A benefits map links drivers to strategic objectives in a series of stages:

drivers -> project outputs -> enabling changes -> intermediary benefits -> end benefits -> strategic objectives

We started our benefits map by listing out all of the drivers behind PDE that we’d identified in discovery through user research. We also listed out all of the benefits we could bring, sorting them into medium and long term, and linked them to our two strategic objectives:
  1. To improve and standardise the service experience for citizens proving eligibility
  2. To increase the efficiency of accessing personal data to conduct eligibility checks
The last stage was linking the drivers and benefits with enabling changes that would realise those benefits. In the first iteration of the benefits map, we left out project outputs because we didn’t want to define the solution too early.

Outcomes
Our first benefits maps were very useful in team discussions about work we should prioritise. We used them to help trade off design decisions by identifying which project outputs would deliver the most impact against our strategic objectives. There are three user groups that we’re trying to benefit: citizens, government bodies providing services and government departments providing access to their data. Therefore, we also used the first benefits map to identify which elements applied to each user group. This meant we could map the critical paths for each user group where the most benefit would be realised. I also went through the drivers with our user research to work out which drivers we had the most evidence for and which needed more research.
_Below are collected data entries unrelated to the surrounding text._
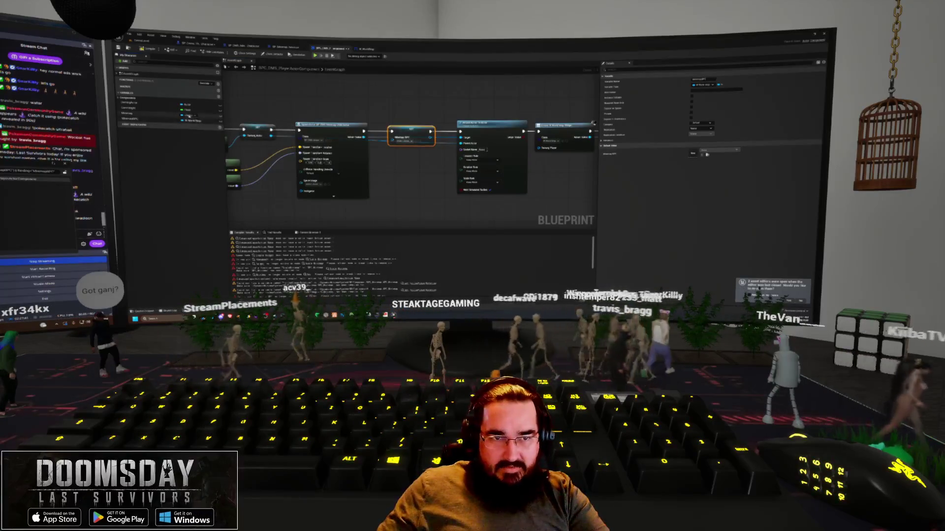
left_click(186, 116)
type("world")
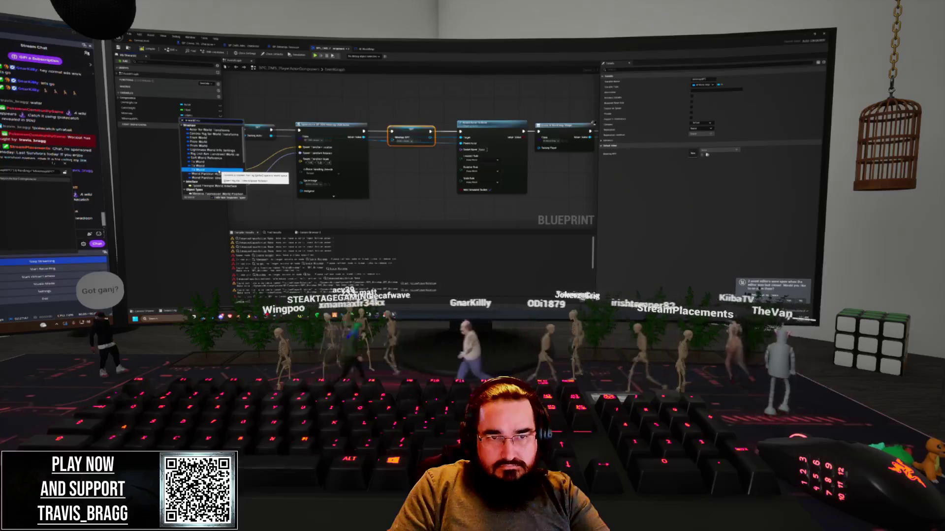
type(" mini")
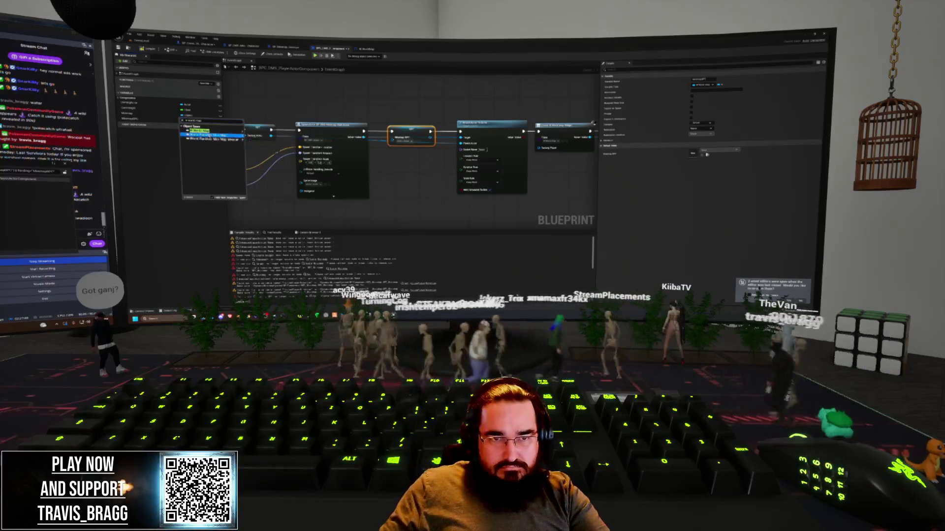
left_click(200, 130)
key("Return")
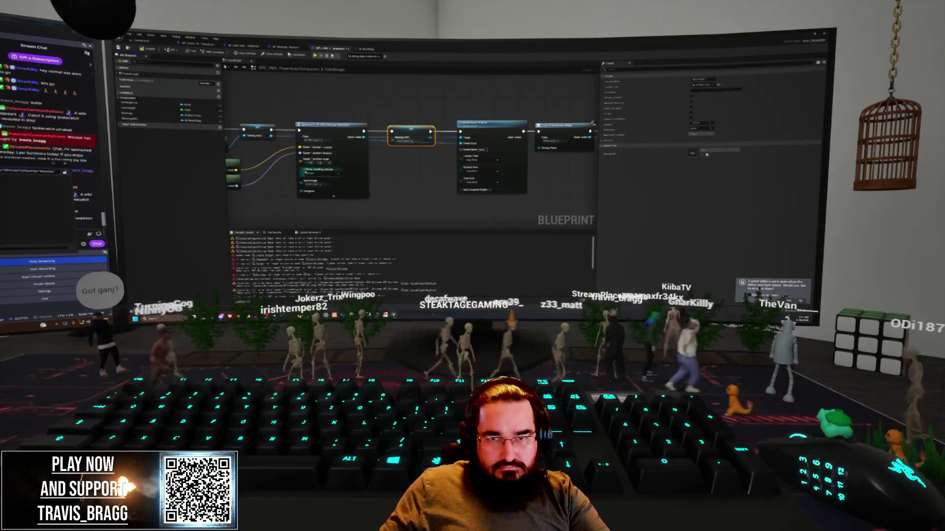
left_click(193, 121)
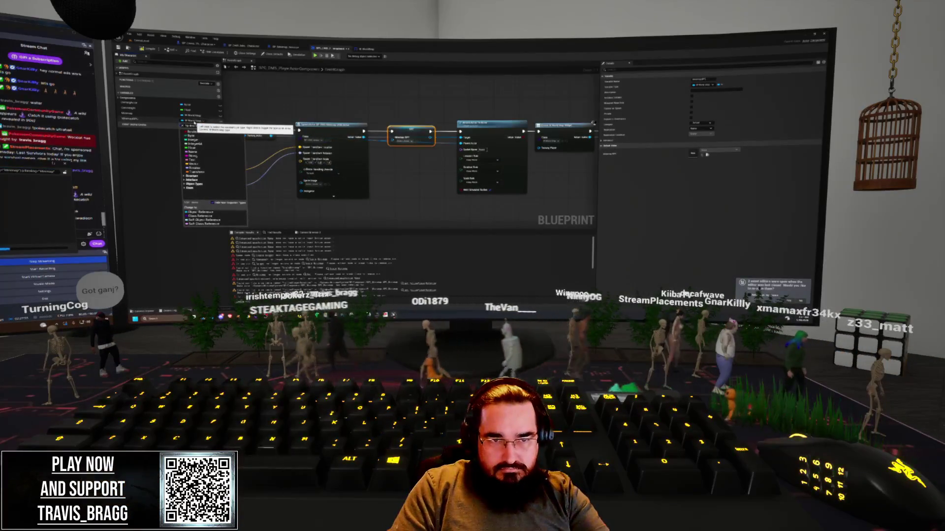
key("Escape")
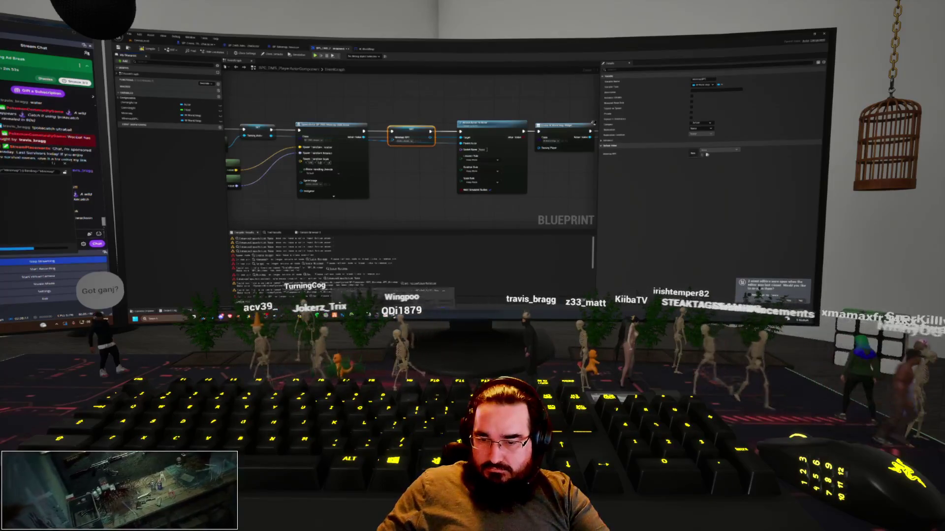
key("super+d")
key("super+d")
By this point our benefits map was big. We had 15 drivers, and 13 enabling changes. Although this was useful for team discussions, it was difficult to read for anyone not involved in the project. Therefore, we decided to iterate on the map and produce a ‘condensed’ version. 




Here we refined the drivers to four main points which were well supported by research and areas we could deliver high impact:
  1. Manual eligibility checking is time consuming and expensive
  2. Data sharing agreements are time consuming and expensive to set up
  3. There is pressure to digitise government services
  4. GDPR will impact data sharing practice
This paired down version has been particularly useful in communicating our vision to senior stakeholders and focusing our roadmap. 

Next steps

Now we’ve got a benefits map we will continue to refer back to it and refine it where necessary as the project progresses. At the moment, we’re using it to help define how we will measure the benefits of PDE. Against each benefit we need a metric. These metrics will determine what data we collect through Alpha to baseline against. Once in Beta, the benefits map will help us to form a benefits realisation plan to ensure our products and services are delivering on the intended benefits and changes for our users. Overall, I would recommend the benefits mapping process as a way to tackle a complex problem, engage a team in a joint vision and communicate clearly with stakeholders about the benefits you’re bringing to your users.